Nor do BAM members like generic products. For instance, General Motors strongly opposes what it terms "imitation parts" because they could wear out sooner and "cause major safety problems."
GM also opposes reimportation, another panacea promoted by some pharmaceutical critics who say drugs cost less in Canada, so Americans should buy them there.
GM's manager of dealer pricing explains, "We can't have the same pricing as in the U.S. without losing (market) share." He threatened to penalize Canadian dealers who sell to brokers servicing U.S. consumers.
For all of the wrangling over drug patents, only 6% of generic products generate infringement actions, many of which are settled out of court. True, these are more likely to involve more remunerative drugs.
But then, in such cases patent holders have an increased interest in protecting themselves from infringement. Especially since any infringement would further abridge the time in which they can recoup their R&D expenses.

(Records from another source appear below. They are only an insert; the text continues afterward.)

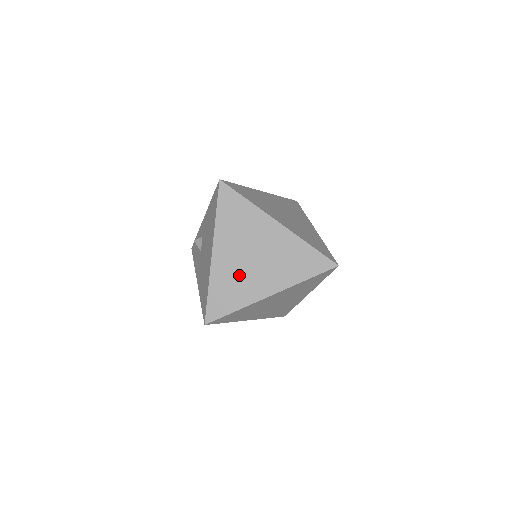
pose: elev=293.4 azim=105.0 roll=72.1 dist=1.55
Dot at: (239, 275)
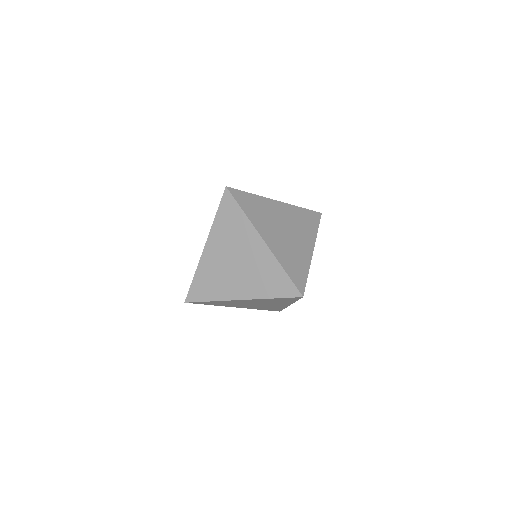
Dot at: (220, 273)
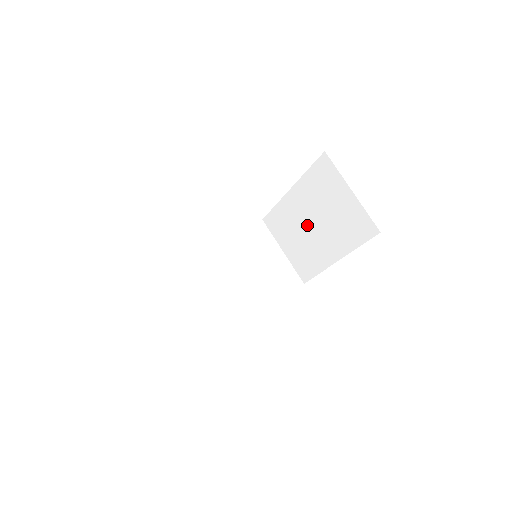
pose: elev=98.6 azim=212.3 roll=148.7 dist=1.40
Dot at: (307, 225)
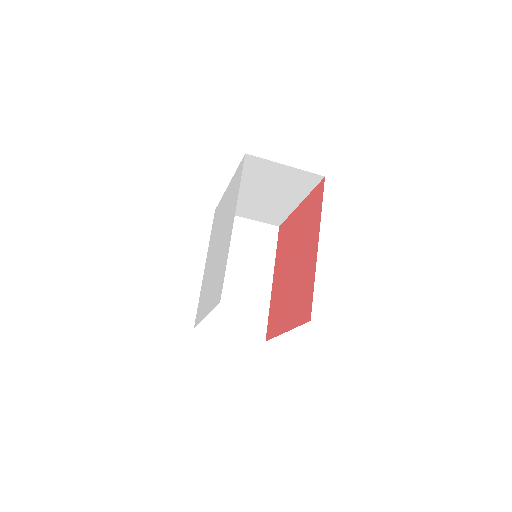
Dot at: (259, 197)
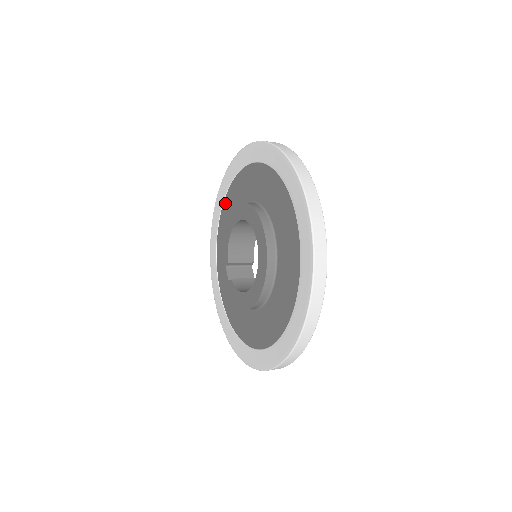
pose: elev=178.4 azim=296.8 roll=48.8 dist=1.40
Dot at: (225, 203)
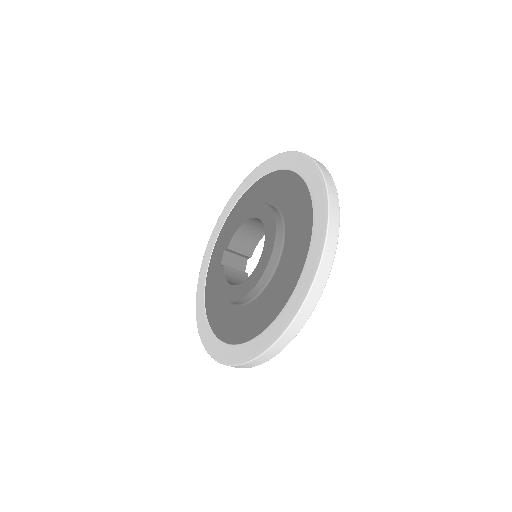
Dot at: (249, 191)
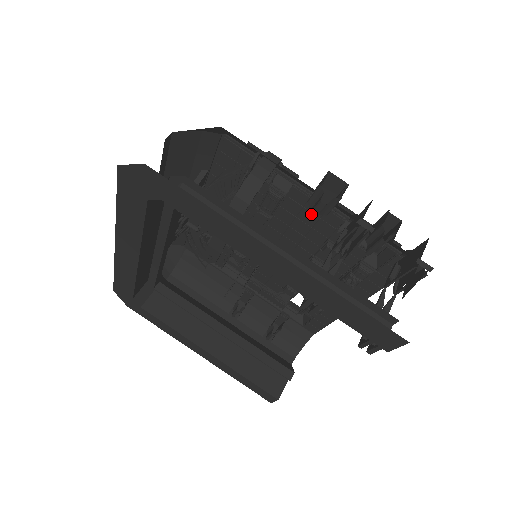
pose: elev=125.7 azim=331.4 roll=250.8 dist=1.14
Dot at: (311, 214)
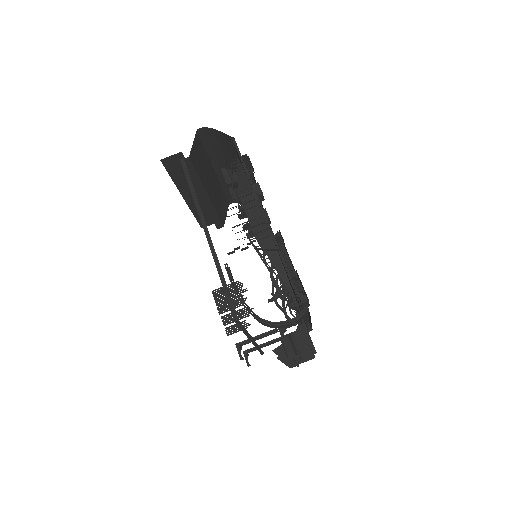
Dot at: (282, 343)
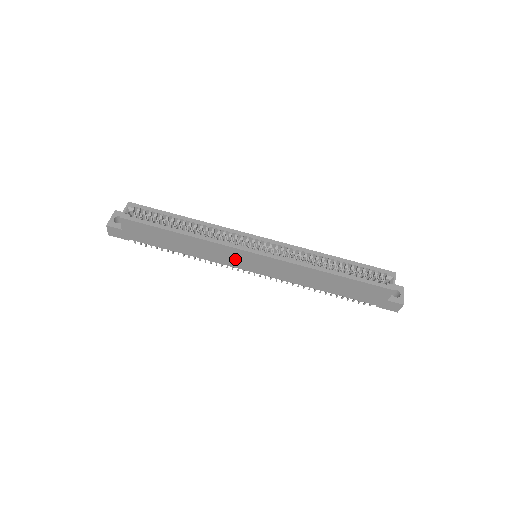
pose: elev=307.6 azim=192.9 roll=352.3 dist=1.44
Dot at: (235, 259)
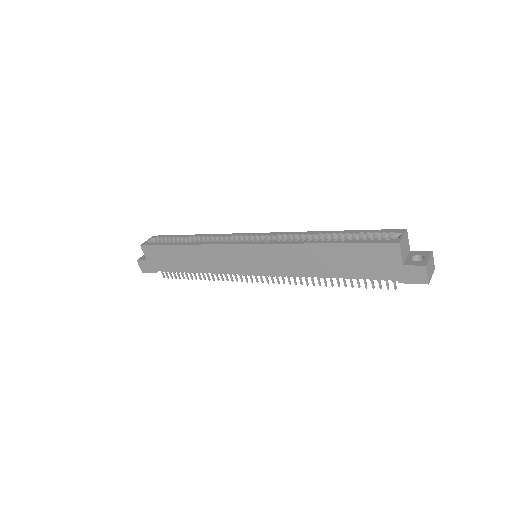
Dot at: (233, 261)
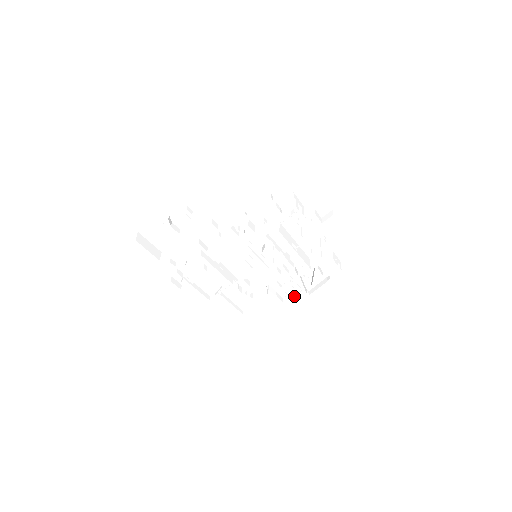
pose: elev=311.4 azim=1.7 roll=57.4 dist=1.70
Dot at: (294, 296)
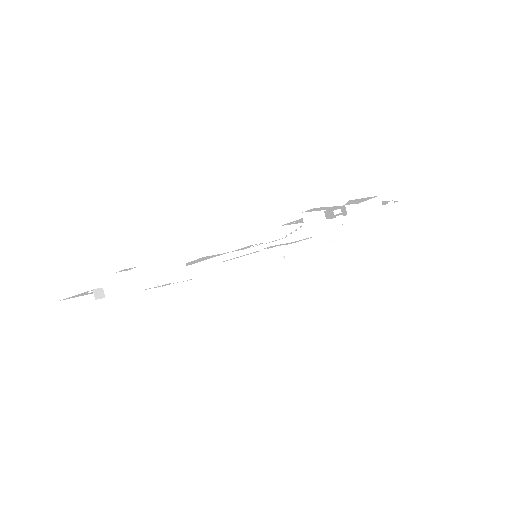
Dot at: occluded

What makes the drug debate so disturbing is that only the U.S. has successfully fostered vigorous research and generics industries. Both are necessary. Patents encourage development of new products. Generics allow competition.
Patents also encourage competition through the development of newer, better drugs to earn a profit.
According to Columbia University's Frank Lichtenberg, while new drugs cost more, they reduce other health care expenses, such as those from hospitalization. He figured that $18 devoted to medicine cuts other costs by $71.
Maybe Congress could do better. But it could easily do worse. Whatever it does, it should not do so just to save money. Otherwise, more of my friends arelikely to die prematurely and unnecessarily.